Esta mañana, camino a la Universidad, me sorprendió un mensaje en la cajuela del taxi que iba delante de mí. Decía, con mayúsculas todas: Niños no jueguen en la calle. Instintivamente quise tomarle una foto, pero mi habilidad no alcanza para conducir el auto y manipular la cámara desde el teléfono. La frase se me quedó dando vueltas en la cabeza. Nunca la había leído, y soy asiduo lector de los mensajes que pintan el trasero de los taxis.
El mensaje de ese taxista que me rebasó por la mañana es la constatación de una verdad casi universal por sus efectos prácticos: las calles son para los autos, por eso, cada vez las hacen más amplias, más lisas, mejor pintadas, para que los automotores circulen más rápido, más fácil y más cómodo. Las calles, las grandes avenidas, las ciudades todas, están hechas cada vez más para los autos, no para las personas.

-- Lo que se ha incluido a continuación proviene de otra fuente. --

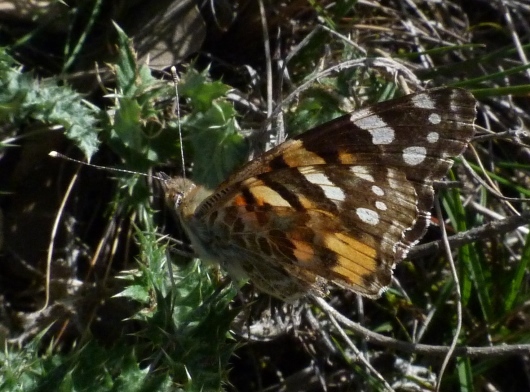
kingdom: Animalia
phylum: Arthropoda
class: Insecta
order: Lepidoptera
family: Nymphalidae
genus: Vanessa
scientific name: Vanessa cardui
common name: Painted lady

Las calles son propiedad de los autos, como atestigua el mensaje del taxista. Ni los niños, ni los adultos, menos los ancianos, tienen derecho a andar en ellas, porque entorpecen el paso veloz de los vehículos, especialmente de la plaga amarilla que pulula por la ciudad.
Por esa visión, que privilegia autos, motores, máquinas, cada día se vuelve más escaso el respeto a las personas, a todas, pero especialmente a los niños, a los que, en otra época, hicimos de la calle la segunda casa y ahí crecimos, pintando porterías en los portones, colocando piedras y tirando a la pelota hasta que venían los gritos de las madres. ¡Qué viejos nos hemos vuelto! ¡Qué miseria de calles las que caminamos!